Supported SC4S destinations

You can configure Splunk Connect for Syslog to use any destination available in syslog-ng OSE. Helpers manage configuration for the three most common destination needs:

  • Splunk HEC,
  • RFC5424 Syslog,
  • and Legacy BSD Syslog.

Note: Some external SIEM systems do not correctly parse host information. Instead of extracting the host from the message, they immediately rely on the header. SC4S, as a relay, places its own IP address in the UDP or TCP header, which is the correct behavior. In this situation, the SIEM may display the SC4S IP as the source IP, but this is not a fault of SC4S.

HEC destination

Configuration options

Variable Values Description
SC4S_DEST_SPLUNK_HEC_<ID>_URL url URL of the Splunk endpoint, this can be a single URL or a space-separated list.
SC4S_DEST_SPLUNK_HEC_<ID>_TOKEN string Splunk HTTP Event Collector token.
SC4S_DEST_SPLUNK_HEC_<ID>_MODE string “GLOBAL” or “SELECT”.
SC4S_DEST_SPLUNK_HEC_<ID>_TLS_VERIFY yes(default) or no Verify HTTP(s) certificates.
SC4S_DEST_SPLUNK_HEC_<ID>_HTTP_COMPRESSION yes or no(default) Compress outgoing HTTP traffic using the gzip method.

HTTP Compression

HTTP traffic compression helps to reduce network bandwidth usage when sending to a HEC destination. SC4S currently supports gzip for compressing transmitted traffic. Using the gzip compression algorithm can result in lower CPU load and increased utilization of RAM. The algorithm may also cause a decrease in performance by 6% to 7%. Compression affects the content but does not affect the HTTP headers. Enable batch packet processing to make the solution efficient, as this allows compression of a large number of logs at once.

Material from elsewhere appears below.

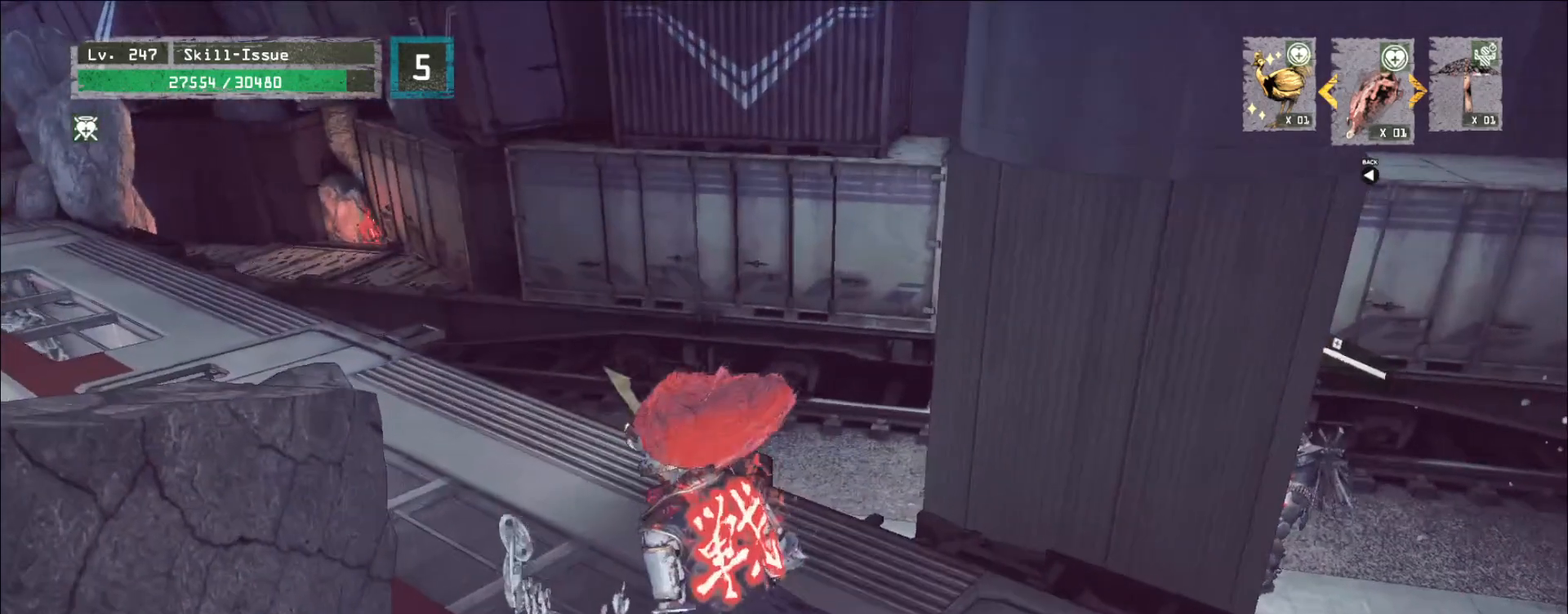
{"keys": [], "mouse": [], "events": [[333, "w", "up"]]}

Variable Values Description
SC4S_DEST_SPLUNK_HEC_<ID>_HTTP_COMPRESSION yes or no(default) Compress outgoing HTTP traffic using the gzip method.

Syslog standard destination

The use of “syslog” as a network protocol has been defined in Internet Engineering Task Force standards RFC5424, RFC5425, and RFC6587.

Configuration options

Variable Values Description
SC4S_DEST_SYSLOG_<ID>_HOST fqdn or ip The FQDN or IP of the target.
SC4S_DEST_SYSLOG_<ID>_PORT number 601 is the default when framed, 514 is the default when not framed.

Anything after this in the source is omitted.